Friday, June 10, 2011

Back in College, Week 2: Complete

I am so motherf-ing tired right now I can hardly think straight.  I can think.  It's just in all sociological terms, since both of my classes are in Sociology and I had tests in both classes today.  In fact, I just finished my first online exam.  I got an 80/90, which is not good considering it was an open-book, open-note exam.  I had some trouble with detailed information on the last few theories we read about since I didn't have the correct materials to be able to read the exact information we were being tested on in the last few days.  I broke down and took a third trip to the bookstore and REBOUGHT copies of the big book and the correct book for this class.  I'm sending back what I got in the mail yesterday, keeping the abridged version of the big book AND keeping the big book because I found it incredibly useful for the test.  I'm just going to cut my losses and have to sell the books when I'm done with the class.  I've thought about going, returning the books once a week for the full price, then buying them back again in a few days just like I did this time.  But that sounds like a lot of work, and there's the risk of accidentally returning the books to the same cashier twice and according to the Rational Choice Theory of criminology, if I do the cost/benefit analysis, my getting caught and possibly sanctioned is not worth the money I'll save trying to do it that way.  I wish my prof could read this so she'd know that I'm not as stupid as I seem.

I think I did okay on the other test I took earlier.  It was definitely more difficult than I thought it would be, and although I pretty much memorized the notes, and the information from the discussions we had in class, a lot of the questions were on the content of the readings we were assigned, and while I did read all of them, I apparently didn't retain the details I needed to have retained.  I'm hoping that my paper and presentation and attendance/reading scores will help to neutralize the bad test scores I will have gotten (as you can see, I'm not anticipating doing any better on subsequent tests).

And so my weekend begins.  I got a bit sunburned today, but the weather is supposed to be equally as nice this weekend as it was today so I hope I get to spend some more time outside.  I need to get all my laundry done and get it all put away because this disorganization of having it all piled up in front of my closet is killing me.  But that's really all the expectation I have for myself for the weekend.  Two days go by really fast when you want them to go slow.  It won't help that I want to sleep and sleep and sleep, but I can't.

I'll take Phoenix and Nali to the dog park tomorrow or Sunday.  I can't take poor Lucky and Duke because Duke is officially broken.  He needs to have surgery on his knee(s), especially the one he hasn't been putting weight on since last weekend.  I wouldn't be surprised if he needs to have the same surgery Rainey had.  The problem is that getting him back and forth from house to house would be really hard, and no one can afford surgery like that for him (ex-husband's family could, but they're far too selfish to pay for that since it would benefit my sister and the rest of us in some way).  I'd gladly take out a loan for it if I could, but I don't think my credit is up to par yet.

» **RECORDS PROVIDED**
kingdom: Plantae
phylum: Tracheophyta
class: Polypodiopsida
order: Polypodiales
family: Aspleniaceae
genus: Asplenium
* * *
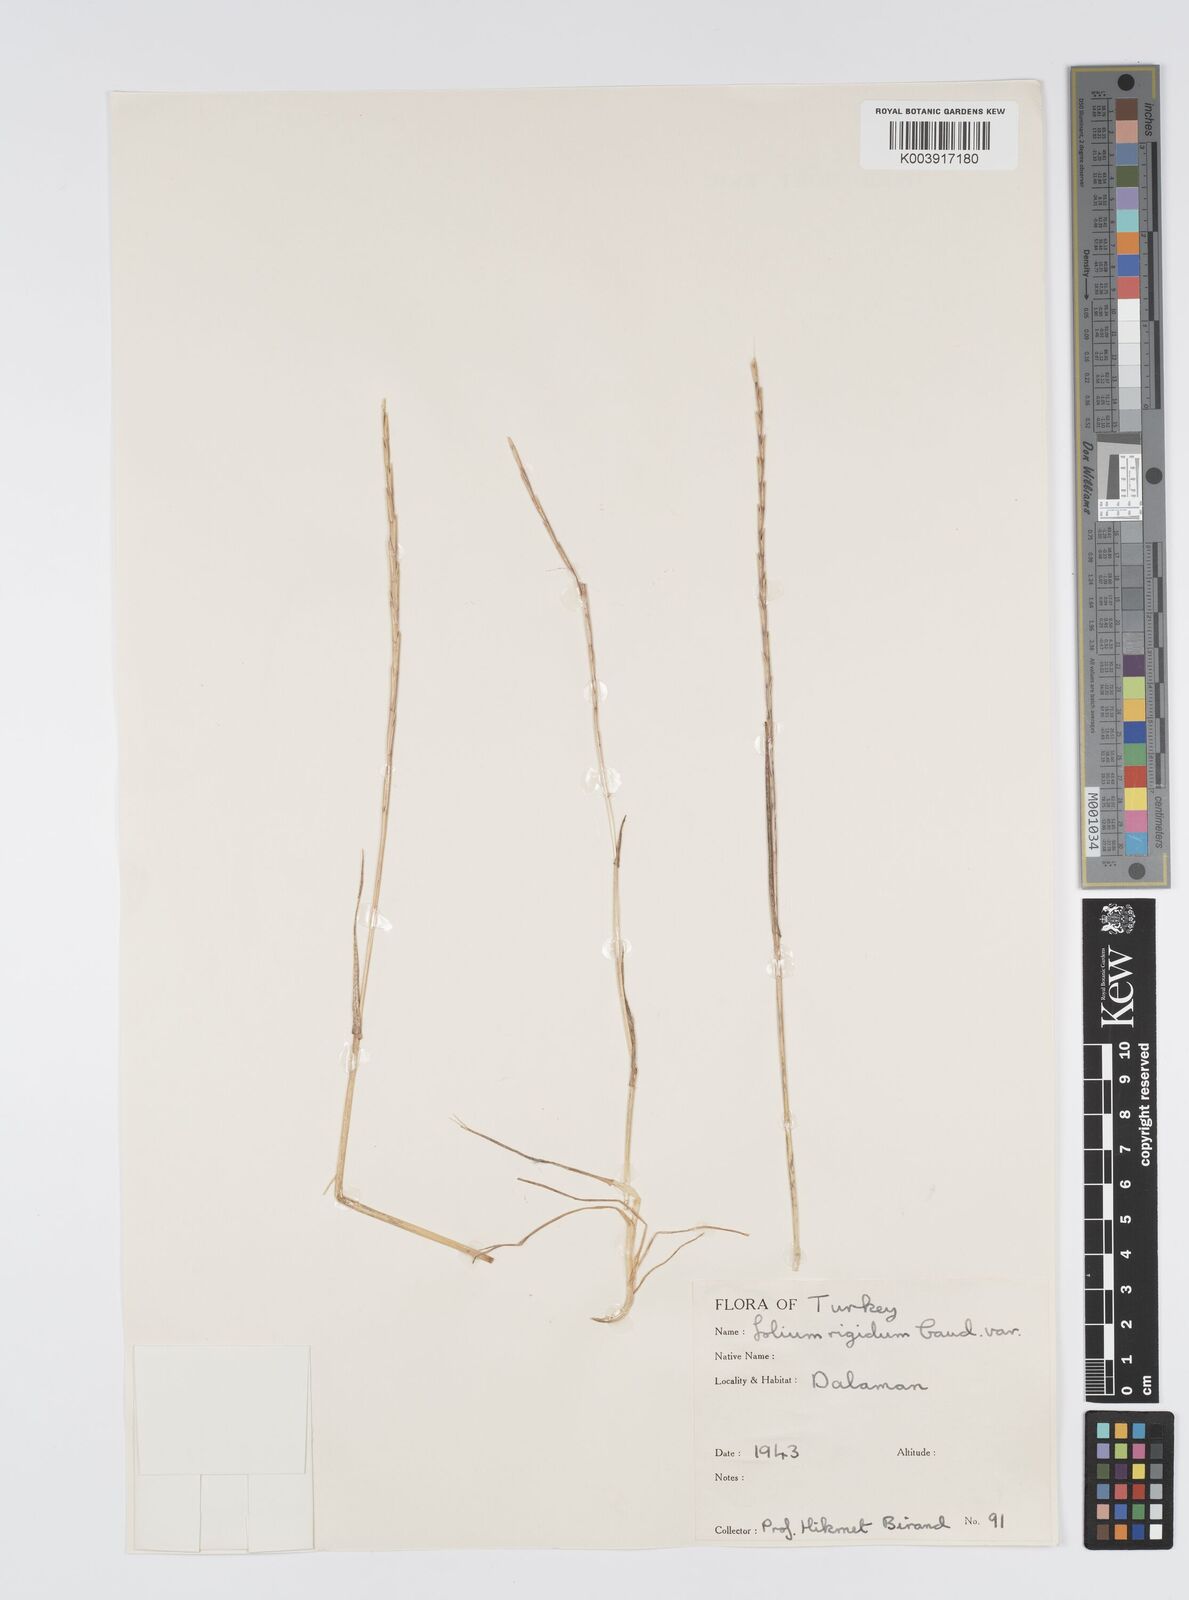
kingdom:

» **PROBLEM**
Say whether each statement below agrees with the blog post about the second week back in college, answering yes or no and quoting the deciding words from the post.
1. Both of the writer's classes are in Sociology.
2. The writer scored 80 out of 90 on the online exam.
3. The writer plans to take Lucky and Duke to the dog park this weekend.

» **WRITTEN RESPONSE**
1. Yes: "both of my classes are in Sociology"
2. Yes: "I got an 80/90"
3. No: "I can't take poor Lucky and Duke because Duke is officially broken."